> **INSTRUCTION**: Please print each record exactly, omitting none of them.

(Saved entries)
※ ※ ※

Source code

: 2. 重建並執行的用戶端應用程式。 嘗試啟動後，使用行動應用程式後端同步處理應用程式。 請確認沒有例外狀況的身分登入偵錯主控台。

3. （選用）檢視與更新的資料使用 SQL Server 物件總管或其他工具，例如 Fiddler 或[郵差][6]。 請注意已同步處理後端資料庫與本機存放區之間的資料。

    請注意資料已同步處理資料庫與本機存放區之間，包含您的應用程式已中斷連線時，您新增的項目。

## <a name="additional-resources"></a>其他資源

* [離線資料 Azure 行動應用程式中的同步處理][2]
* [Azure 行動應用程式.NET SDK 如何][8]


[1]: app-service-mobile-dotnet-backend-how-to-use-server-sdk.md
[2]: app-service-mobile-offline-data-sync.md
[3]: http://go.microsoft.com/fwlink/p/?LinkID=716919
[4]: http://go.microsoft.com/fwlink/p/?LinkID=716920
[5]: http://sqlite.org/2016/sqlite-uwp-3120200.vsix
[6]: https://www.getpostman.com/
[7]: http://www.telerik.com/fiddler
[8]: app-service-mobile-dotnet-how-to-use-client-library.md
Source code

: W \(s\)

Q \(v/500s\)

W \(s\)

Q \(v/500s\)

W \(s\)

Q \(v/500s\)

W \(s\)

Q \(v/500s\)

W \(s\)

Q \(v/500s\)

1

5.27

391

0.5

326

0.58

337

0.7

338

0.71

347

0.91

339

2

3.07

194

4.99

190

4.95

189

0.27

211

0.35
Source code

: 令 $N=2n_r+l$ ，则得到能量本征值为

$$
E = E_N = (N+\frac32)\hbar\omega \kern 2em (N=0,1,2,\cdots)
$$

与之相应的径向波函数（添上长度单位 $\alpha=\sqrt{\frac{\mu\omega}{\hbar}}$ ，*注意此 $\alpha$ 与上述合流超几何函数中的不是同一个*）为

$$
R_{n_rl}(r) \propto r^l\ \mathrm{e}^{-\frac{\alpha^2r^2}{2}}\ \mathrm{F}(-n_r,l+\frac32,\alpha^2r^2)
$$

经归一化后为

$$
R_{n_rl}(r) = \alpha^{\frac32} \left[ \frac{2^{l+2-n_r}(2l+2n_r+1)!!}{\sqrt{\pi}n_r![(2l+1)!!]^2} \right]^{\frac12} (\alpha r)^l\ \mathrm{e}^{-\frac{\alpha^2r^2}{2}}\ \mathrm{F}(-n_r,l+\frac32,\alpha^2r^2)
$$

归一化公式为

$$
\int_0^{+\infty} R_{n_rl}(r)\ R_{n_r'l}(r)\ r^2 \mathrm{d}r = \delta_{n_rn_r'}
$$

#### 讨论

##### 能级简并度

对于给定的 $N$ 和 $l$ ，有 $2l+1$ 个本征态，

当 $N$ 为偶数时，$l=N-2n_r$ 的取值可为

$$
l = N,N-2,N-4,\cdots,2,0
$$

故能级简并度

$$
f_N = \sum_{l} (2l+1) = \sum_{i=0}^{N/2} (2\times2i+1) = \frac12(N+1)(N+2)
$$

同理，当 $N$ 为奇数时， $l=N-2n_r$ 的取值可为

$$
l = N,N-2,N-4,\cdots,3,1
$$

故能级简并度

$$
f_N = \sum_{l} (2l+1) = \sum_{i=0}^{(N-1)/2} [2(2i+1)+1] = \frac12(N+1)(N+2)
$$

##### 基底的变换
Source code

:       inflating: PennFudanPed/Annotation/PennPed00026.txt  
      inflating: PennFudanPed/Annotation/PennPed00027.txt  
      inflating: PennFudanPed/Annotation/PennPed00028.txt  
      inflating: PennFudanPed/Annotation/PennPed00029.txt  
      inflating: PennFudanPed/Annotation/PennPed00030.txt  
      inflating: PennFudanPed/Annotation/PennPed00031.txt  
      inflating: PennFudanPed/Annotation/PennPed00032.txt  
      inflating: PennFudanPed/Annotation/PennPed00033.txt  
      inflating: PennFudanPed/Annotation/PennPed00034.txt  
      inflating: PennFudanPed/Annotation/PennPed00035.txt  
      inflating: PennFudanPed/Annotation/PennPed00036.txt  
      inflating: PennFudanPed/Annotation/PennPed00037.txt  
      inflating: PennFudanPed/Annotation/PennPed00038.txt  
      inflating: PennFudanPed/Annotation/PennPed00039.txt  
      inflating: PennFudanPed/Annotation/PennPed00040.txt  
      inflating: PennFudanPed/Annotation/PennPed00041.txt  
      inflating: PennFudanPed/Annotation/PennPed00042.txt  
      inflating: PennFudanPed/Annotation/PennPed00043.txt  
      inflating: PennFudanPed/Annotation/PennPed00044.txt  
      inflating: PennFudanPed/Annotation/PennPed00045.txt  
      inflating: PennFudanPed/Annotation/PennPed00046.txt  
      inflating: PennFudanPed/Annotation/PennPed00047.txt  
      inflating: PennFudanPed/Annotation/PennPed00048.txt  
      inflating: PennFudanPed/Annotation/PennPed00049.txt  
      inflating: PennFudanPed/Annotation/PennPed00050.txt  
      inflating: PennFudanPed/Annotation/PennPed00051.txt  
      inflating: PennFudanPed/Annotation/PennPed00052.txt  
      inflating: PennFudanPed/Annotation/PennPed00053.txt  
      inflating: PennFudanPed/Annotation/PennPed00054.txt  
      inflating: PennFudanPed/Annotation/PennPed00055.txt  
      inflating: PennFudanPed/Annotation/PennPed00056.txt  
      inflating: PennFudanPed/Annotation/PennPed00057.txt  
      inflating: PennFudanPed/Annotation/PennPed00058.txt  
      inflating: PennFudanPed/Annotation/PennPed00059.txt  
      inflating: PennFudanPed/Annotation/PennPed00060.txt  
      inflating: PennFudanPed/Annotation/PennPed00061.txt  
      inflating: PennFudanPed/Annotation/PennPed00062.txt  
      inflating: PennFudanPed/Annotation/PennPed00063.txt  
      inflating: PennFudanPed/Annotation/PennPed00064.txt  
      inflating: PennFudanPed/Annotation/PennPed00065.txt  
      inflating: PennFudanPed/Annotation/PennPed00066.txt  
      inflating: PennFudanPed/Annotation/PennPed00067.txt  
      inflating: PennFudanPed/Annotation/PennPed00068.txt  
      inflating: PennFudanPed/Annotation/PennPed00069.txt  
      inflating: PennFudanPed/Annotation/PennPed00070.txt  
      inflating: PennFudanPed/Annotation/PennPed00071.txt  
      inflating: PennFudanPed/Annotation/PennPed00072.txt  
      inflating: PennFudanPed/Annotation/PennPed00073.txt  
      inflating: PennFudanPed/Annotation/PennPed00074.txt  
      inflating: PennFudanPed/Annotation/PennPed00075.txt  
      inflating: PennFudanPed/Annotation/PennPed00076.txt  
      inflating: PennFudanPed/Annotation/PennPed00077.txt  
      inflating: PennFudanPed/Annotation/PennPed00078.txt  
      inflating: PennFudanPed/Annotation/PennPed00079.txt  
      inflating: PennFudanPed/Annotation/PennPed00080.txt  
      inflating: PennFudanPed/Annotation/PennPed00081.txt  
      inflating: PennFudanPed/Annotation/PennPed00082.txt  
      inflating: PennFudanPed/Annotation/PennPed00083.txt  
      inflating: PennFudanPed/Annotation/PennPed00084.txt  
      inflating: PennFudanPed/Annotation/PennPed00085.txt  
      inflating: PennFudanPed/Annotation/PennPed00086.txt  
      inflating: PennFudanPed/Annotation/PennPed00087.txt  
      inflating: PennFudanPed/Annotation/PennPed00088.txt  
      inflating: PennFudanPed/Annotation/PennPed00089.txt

※ ※ ※

> **ANSWER BOX**:
Source code

: 2. 重建並執行的用戶端應用程式。 嘗試啟動後，使用行動應用程式後端同步處理應用程式。 請確認沒有例外狀況的身分登入偵錯主控台。

3. （選用）檢視與更新的資料使用 SQL Server 物件總管或其他工具，例如 Fiddler 或[郵差][6]。 請注意已同步處理後端資料庫與本機存放區之間的資料。

    請注意資料已同步處理資料庫與本機存放區之間，包含您的應用程式已中斷連線時，您新增的項目。

## <a name="additional-resources"></a>其他資源

* [離線資料 Azure 行動應用程式中的同步處理][2]
* [Azure 行動應用程式.NET SDK 如何][8]


[1]: app-service-mobile-dotnet-backend-how-to-use-server-sdk.md
[2]: app-service-mobile-offline-data-sync.md
[3]: http://go.microsoft.com/fwlink/p/?LinkID=716919
[4]: http://go.microsoft.com/fwlink/p/?LinkID=716920
[5]: http://sqlite.org/2016/sqlite-uwp-3120200.vsix
[6]: https://www.getpostman.com/
[7]: http://www.telerik.com/fiddler
[8]: app-service-mobile-dotnet-how-to-use-client-library.md
Source code

: W \(s\)

Q \(v/500s\)

W \(s\)

Q \(v/500s\)

W \(s\)

Q \(v/500s\)

W \(s\)

Q \(v/500s\)

W \(s\)

Q \(v/500s\)

1

5.27

391

0.5

326

0.58

337

0.7

338

0.71

347

0.91

339

2

3.07

194

4.99

190

4.95

189

0.27

211

0.35
Source code

: 令 $N=2n_r+l$ ，则得到能量本征值为

$$
E = E_N = (N+\frac32)\hbar\omega \kern 2em (N=0,1,2,\cdots)
$$

与之相应的径向波函数（添上长度单位 $\alpha=\sqrt{\frac{\mu\omega}{\hbar}}$ ，*注意此 $\alpha$ 与上述合流超几何函数中的不是同一个*）为

$$
R_{n_rl}(r) \propto r^l\ \mathrm{e}^{-\frac{\alpha^2r^2}{2}}\ \mathrm{F}(-n_r,l+\frac32,\alpha^2r^2)
$$

经归一化后为

$$
R_{n_rl}(r) = \alpha^{\frac32} \left[ \frac{2^{l+2-n_r}(2l+2n_r+1)!!}{\sqrt{\pi}n_r![(2l+1)!!]^2} \right]^{\frac12} (\alpha r)^l\ \mathrm{e}^{-\frac{\alpha^2r^2}{2}}\ \mathrm{F}(-n_r,l+\frac32,\alpha^2r^2)
$$

归一化公式为

$$
\int_0^{+\infty} R_{n_rl}(r)\ R_{n_r'l}(r)\ r^2 \mathrm{d}r = \delta_{n_rn_r'}
$$

#### 讨论

##### 能级简并度

对于给定的 $N$ 和 $l$ ，有 $2l+1$ 个本征态，

当 $N$ 为偶数时，$l=N-2n_r$ 的取值可为

$$
l = N,N-2,N-4,\cdots,2,0
$$

故能级简并度

$$
f_N = \sum_{l} (2l+1) = \sum_{i=0}^{N/2} (2\times2i+1) = \frac12(N+1)(N+2)
$$

同理，当 $N$ 为奇数时， $l=N-2n_r$ 的取值可为

$$
l = N,N-2,N-4,\cdots,3,1
$$

故能级简并度

$$
f_N = \sum_{l} (2l+1) = \sum_{i=0}^{(N-1)/2} [2(2i+1)+1] = \frac12(N+1)(N+2)
$$

##### 基底的变换
Source code

:       inflating: PennFudanPed/Annotation/PennPed00026.txt  
      inflating: PennFudanPed/Annotation/PennPed00027.txt  
      inflating: PennFudanPed/Annotation/PennPed00028.txt  
      inflating: PennFudanPed/Annotation/PennPed00029.txt  
      inflating: PennFudanPed/Annotation/PennPed00030.txt  
      inflating: PennFudanPed/Annotation/PennPed00031.txt  
      inflating: PennFudanPed/Annotation/PennPed00032.txt  
      inflating: PennFudanPed/Annotation/PennPed00033.txt  
      inflating: PennFudanPed/Annotation/PennPed00034.txt  
      inflating: PennFudanPed/Annotation/PennPed00035.txt  
      inflating: PennFudanPed/Annotation/PennPed00036.txt  
      inflating: PennFudanPed/Annotation/PennPed00037.txt  
      inflating: PennFudanPed/Annotation/PennPed00038.txt  
      inflating: PennFudanPed/Annotation/PennPed00039.txt  
      inflating: PennFudanPed/Annotation/PennPed00040.txt  
      inflating: PennFudanPed/Annotation/PennPed00041.txt  
      inflating: PennFudanPed/Annotation/PennPed00042.txt  
      inflating: PennFudanPed/Annotation/PennPed00043.txt  
      inflating: PennFudanPed/Annotation/PennPed00044.txt  
      inflating: PennFudanPed/Annotation/PennPed00045.txt  
      inflating: PennFudanPed/Annotation/PennPed00046.txt  
      inflating: PennFudanPed/Annotation/PennPed00047.txt  
      inflating: PennFudanPed/Annotation/PennPed00048.txt  
      inflating: PennFudanPed/Annotation/PennPed00049.txt  
      inflating: PennFudanPed/Annotation/PennPed00050.txt  
      inflating: PennFudanPed/Annotation/PennPed00051.txt  
      inflating: PennFudanPed/Annotation/PennPed00052.txt  
      inflating: PennFudanPed/Annotation/PennPed00053.txt  
      inflating: PennFudanPed/Annotation/PennPed00054.txt  
      inflating: PennFudanPed/Annotation/PennPed00055.txt  
      inflating: PennFudanPed/Annotation/PennPed00056.txt  
      inflating: PennFudanPed/Annotation/PennPed00057.txt  
      inflating: PennFudanPed/Annotation/PennPed00058.txt  
      inflating: PennFudanPed/Annotation/PennPed00059.txt  
      inflating: PennFudanPed/Annotation/PennPed00060.txt  
      inflating: PennFudanPed/Annotation/PennPed00061.txt  
      inflating: PennFudanPed/Annotation/PennPed00062.txt  
      inflating: PennFudanPed/Annotation/PennPed00063.txt  
      inflating: PennFudanPed/Annotation/PennPed00064.txt  
      inflating: PennFudanPed/Annotation/PennPed00065.txt  
      inflating: PennFudanPed/Annotation/PennPed00066.txt  
      inflating: PennFudanPed/Annotation/PennPed00067.txt  
      inflating: PennFudanPed/Annotation/PennPed00068.txt  
      inflating: PennFudanPed/Annotation/PennPed00069.txt  
      inflating: PennFudanPed/Annotation/PennPed00070.txt  
      inflating: PennFudanPed/Annotation/PennPed00071.txt  
      inflating: PennFudanPed/Annotation/PennPed00072.txt  
      inflating: PennFudanPed/Annotation/PennPed00073.txt  
      inflating: PennFudanPed/Annotation/PennPed00074.txt  
      inflating: PennFudanPed/Annotation/PennPed00075.txt  
      inflating: PennFudanPed/Annotation/PennPed00076.txt  
      inflating: PennFudanPed/Annotation/PennPed00077.txt  
      inflating: PennFudanPed/Annotation/PennPed00078.txt  
      inflating: PennFudanPed/Annotation/PennPed00079.txt  
      inflating: PennFudanPed/Annotation/PennPed00080.txt  
      inflating: PennFudanPed/Annotation/PennPed00081.txt  
      inflating: PennFudanPed/Annotation/PennPed00082.txt  
      inflating: PennFudanPed/Annotation/PennPed00083.txt  
      inflating: PennFudanPed/Annotation/PennPed00084.txt  
      inflating: PennFudanPed/Annotation/PennPed00085.txt  
      inflating: PennFudanPed/Annotation/PennPed00086.txt  
      inflating: PennFudanPed/Annotation/PennPed00087.txt  
      inflating: PennFudanPed/Annotation/PennPed00088.txt  
      inflating: PennFudanPed/Annotation/PennPed00089.txt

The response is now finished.